▶ [Directives]:
[A] Copy the organist's blog post again from "Two of our pieces" through "is my plan.", substituting "harpsichord" for "piano".
[B] In the organist's blog post, list everything the writer says there is to deal with now that the two choir pieces move from piano to organ.

▶ [Text passage]:
==*==

Since part of this blog's function is to give you a back-stage pass to the glamorous life of a concert artist, I'll sneak you in a couple of days early and show you how I am preparing for this august event.
First, the page turning! (oh, no, not again, say both of my regular readers....)
I am, unfortunately, quite handicapped as an organist by the sad fact that I was born with only two hands and two feet. I have tried to find various ways to overcome this. Having fewer arms than Vishnu (who despite his obvious qualifications in this regard would have not been likely to pursue a career as a church organist for various reasons, such as being a Hindu deity) I nevertheless soldier on, but I find that at times getting through a piece of music without an assistant (many of whom, like Vishnu, are also reluctant to get involved with church organs) requires careful planning.
Two of our pieces this year involve only the organ and the choir. I have been playing them for the choir all semester on the piano at our rehearsal facility, but transferring them to the organ is quite different. Now I have two manuals and a variety of stop changes to deal with as well as page turns. I will have to be very precise in my choreography or there will be a disaster at the concert. Here is my plan.

==*==

▶ [Records shown]:
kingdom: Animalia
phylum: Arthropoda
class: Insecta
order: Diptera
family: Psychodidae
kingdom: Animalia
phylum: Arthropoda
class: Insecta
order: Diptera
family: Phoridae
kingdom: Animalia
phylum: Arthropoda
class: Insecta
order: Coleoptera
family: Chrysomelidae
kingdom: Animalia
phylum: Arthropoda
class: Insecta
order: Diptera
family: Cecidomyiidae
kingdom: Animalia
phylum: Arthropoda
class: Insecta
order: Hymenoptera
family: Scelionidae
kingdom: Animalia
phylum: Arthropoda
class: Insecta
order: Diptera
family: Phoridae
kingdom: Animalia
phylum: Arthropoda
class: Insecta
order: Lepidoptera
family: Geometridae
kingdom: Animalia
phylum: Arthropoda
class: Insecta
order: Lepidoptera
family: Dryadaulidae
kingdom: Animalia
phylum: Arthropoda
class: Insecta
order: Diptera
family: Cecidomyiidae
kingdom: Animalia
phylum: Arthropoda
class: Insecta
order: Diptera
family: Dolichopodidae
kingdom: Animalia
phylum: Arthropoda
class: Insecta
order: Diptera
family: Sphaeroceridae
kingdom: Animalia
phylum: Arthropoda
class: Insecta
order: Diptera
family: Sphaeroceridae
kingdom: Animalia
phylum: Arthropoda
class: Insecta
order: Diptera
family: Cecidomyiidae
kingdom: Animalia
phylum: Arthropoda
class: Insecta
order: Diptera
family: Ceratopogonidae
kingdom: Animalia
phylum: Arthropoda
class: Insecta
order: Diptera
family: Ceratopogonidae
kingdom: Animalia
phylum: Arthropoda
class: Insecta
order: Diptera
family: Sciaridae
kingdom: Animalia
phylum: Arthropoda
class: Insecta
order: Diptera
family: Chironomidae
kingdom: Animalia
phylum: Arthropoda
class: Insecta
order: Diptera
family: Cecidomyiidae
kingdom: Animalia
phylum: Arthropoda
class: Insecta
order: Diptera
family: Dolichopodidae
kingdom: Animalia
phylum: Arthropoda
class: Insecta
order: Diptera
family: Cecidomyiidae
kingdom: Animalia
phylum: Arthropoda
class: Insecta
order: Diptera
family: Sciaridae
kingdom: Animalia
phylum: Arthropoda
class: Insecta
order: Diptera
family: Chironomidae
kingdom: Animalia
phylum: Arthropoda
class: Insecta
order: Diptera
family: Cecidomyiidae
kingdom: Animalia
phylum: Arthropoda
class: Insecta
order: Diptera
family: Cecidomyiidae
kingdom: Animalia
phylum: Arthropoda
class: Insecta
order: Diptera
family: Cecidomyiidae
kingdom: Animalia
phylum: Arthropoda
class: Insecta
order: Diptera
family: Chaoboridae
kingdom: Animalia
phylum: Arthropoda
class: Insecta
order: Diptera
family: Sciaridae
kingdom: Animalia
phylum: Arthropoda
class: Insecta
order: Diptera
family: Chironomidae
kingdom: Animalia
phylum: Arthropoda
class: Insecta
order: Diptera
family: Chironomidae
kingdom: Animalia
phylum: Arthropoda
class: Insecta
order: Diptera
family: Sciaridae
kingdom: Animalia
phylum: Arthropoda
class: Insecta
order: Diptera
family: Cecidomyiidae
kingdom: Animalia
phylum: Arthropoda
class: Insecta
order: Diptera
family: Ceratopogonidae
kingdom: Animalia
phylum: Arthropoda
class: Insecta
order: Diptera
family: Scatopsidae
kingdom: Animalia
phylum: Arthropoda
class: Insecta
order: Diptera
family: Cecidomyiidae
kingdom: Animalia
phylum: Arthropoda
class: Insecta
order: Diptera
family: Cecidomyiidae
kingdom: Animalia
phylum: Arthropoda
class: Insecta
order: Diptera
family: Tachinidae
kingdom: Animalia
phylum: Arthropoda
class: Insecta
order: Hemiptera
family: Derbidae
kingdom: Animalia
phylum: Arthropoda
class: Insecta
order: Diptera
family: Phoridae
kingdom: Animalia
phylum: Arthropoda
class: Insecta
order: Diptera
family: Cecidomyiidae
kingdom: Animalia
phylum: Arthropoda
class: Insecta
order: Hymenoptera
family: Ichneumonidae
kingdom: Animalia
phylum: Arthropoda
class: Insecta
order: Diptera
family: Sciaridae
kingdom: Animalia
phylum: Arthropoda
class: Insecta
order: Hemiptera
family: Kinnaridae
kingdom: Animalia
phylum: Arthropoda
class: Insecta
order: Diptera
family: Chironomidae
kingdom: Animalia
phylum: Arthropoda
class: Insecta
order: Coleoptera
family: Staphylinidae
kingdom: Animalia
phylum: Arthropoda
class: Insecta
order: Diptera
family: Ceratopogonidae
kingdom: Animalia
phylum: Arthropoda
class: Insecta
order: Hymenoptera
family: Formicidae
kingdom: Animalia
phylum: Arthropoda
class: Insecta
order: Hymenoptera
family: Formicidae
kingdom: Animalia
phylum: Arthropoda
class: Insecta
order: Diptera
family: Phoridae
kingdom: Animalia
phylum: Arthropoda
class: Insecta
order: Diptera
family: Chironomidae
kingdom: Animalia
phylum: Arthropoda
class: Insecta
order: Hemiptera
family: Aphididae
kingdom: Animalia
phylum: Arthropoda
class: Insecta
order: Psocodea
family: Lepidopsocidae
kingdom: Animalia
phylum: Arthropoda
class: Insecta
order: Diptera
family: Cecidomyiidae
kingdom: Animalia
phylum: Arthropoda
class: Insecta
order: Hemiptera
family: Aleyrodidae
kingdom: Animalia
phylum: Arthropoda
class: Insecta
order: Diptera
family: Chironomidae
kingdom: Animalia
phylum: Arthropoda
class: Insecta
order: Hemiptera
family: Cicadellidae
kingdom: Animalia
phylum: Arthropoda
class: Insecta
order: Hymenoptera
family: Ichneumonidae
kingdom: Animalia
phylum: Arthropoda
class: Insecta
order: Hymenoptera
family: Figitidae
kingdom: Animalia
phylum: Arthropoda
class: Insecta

==*==

▶ [Responses per task]:
[A]
Two of our pieces this year involve only the organ and the choir. I have been playing them for the choir all semester on the harpsichord at our rehearsal facility, but transferring them to the organ is quite different. Now I have two manuals and a variety of stop changes to deal with as well as page turns. I will have to be very precise in my choreography or there will be a disaster at the concert. Here is my plan.

[B]
- two manuals
- a variety of stop changes
- page turns